Actually, at this stage, "Avenue X" is more than halfway right. What's right about it is inspiring and thrilling.
The time is 1963. The place is Gravesend, Brooklyn. Young people, hostile and divided, Italian-Americans and blacks (who happen to be the two largest ethnic groups in Trenton), rehearse for an amateur song contest to take place at the Brooklyn Fox, a grand movie palace of old, now demolished.
Milton is a young black man whose mother, Julia, and her lover, Roscoe, were once "the hottest act in Harlem." They pester Milton to go to church, where he sings in the choir. But Milton insists on singing doo-wop, a crossover form of popular music that served the purpose of integration not achieved by other means.
Pasquale, the Italian-American organizer of a singing group, hears Milton's voice emanating from a sewer, where he practices because the acoustics are great. Milton wants to sing with the Italian-Americans "for the sound." But to some people, the idea of an interracial singing group is alarming.
If "Avenue X" is telling us that music is the ultimate common language -- that its prerequisite, harmony, represents an essential universal goal -- let no one raise an opposing voice or criticize it for sentimentality. Throughout, Stephen Stout's staging epitomizes an intense struggle for an ideal.
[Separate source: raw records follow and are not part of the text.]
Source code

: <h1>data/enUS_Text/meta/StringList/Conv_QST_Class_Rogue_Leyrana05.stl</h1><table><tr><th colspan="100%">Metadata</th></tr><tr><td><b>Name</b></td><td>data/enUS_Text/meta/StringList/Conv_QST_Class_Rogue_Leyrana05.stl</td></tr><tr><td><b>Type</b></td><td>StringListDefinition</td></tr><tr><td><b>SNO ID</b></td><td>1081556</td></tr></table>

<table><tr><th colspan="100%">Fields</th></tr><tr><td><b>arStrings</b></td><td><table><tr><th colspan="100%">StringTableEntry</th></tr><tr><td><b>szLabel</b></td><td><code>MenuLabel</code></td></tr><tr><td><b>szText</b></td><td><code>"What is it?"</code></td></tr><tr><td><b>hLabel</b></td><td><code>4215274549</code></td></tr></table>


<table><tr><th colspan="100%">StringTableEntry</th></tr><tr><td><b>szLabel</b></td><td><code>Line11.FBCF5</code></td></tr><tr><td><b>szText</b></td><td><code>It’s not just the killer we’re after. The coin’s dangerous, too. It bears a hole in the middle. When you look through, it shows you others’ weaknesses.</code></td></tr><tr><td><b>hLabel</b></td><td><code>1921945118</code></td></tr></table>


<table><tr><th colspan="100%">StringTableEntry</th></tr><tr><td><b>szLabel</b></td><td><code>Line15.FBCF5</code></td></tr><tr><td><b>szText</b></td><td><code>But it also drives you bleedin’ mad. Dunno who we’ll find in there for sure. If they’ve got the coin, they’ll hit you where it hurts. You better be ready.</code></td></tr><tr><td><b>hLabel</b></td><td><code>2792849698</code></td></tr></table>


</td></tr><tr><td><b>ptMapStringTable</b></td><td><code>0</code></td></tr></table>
In "Avenue X," animosities are unleashed, a rumble or two take place, best friends fight, but everyone harmonizes. Roscoe is in a perpetual rage. Chuck is the resident bigot. Ubazz is the obese, extraordinary Italian bass (profundo, to be sure). Pasquale is the leader of the pack.
Since the finger-snapping doo-wop style is associated with an all-swaying, all-smiling ingenuousness, John Jiler (book and lyrics) and Ray Leslee (music) are trying here to demythologize its beginnings, to put the realistic spin of not-so-happy days upon it.
Besides the bitterness of Roscoe (played and sung with true grit by the veteran Andre De Shields), the divisive presence of Winston, a Jamaican who talks about the Nation of Islam, upsets both the blacks and the whites. But before long, fast-driving doo-wop blends with blues rooted in the black soul. A once all-white neighborhood becomes a fusion of musical styles, all the more remarkable because this is an a cappella work, which establishes its own musical language.
In a great duet with Mark Krassenbaum (Pasquale), the mellow tenor of Forrest McClendon as Milton stirringly expands and improvises upon a note. Rudy Roberson (Winston) and Mr. McClendon share a terrific moment in an amazing tribal ritual of song and movement. In a fabulous number, Julia (Gwen Stewart) urges Milton to go "streakin' across the sky."
In isn't until an arbitrary, miscalculated climax, with the company singing a requiem, that one realizes "Avenue X" doesn't quite know how to wrap things up, despite a moving musical finale.
And it isn't often that a musical is reworked in regional theater after an attention-getting Off Broadway production at Playwrights Horizons. In the Passage staging, with numbers added and others eliminated, and an altogether new ending -- the third -- the show has, oddly, devolved. The Passage engagement signals a vital new beginning for "Avenue X."
For "the earth is coming apart," a member of the singing group tells us. "It's time to do something."
Passage Theater Company Mill Hill Playhouse Front and Montgomery Streets Trenton.
Through next Sunday. Performances: Wednesday through Friday at 8 P.M.; Saturday at 3 and 8 P.M.; Sunday at 3 P.M.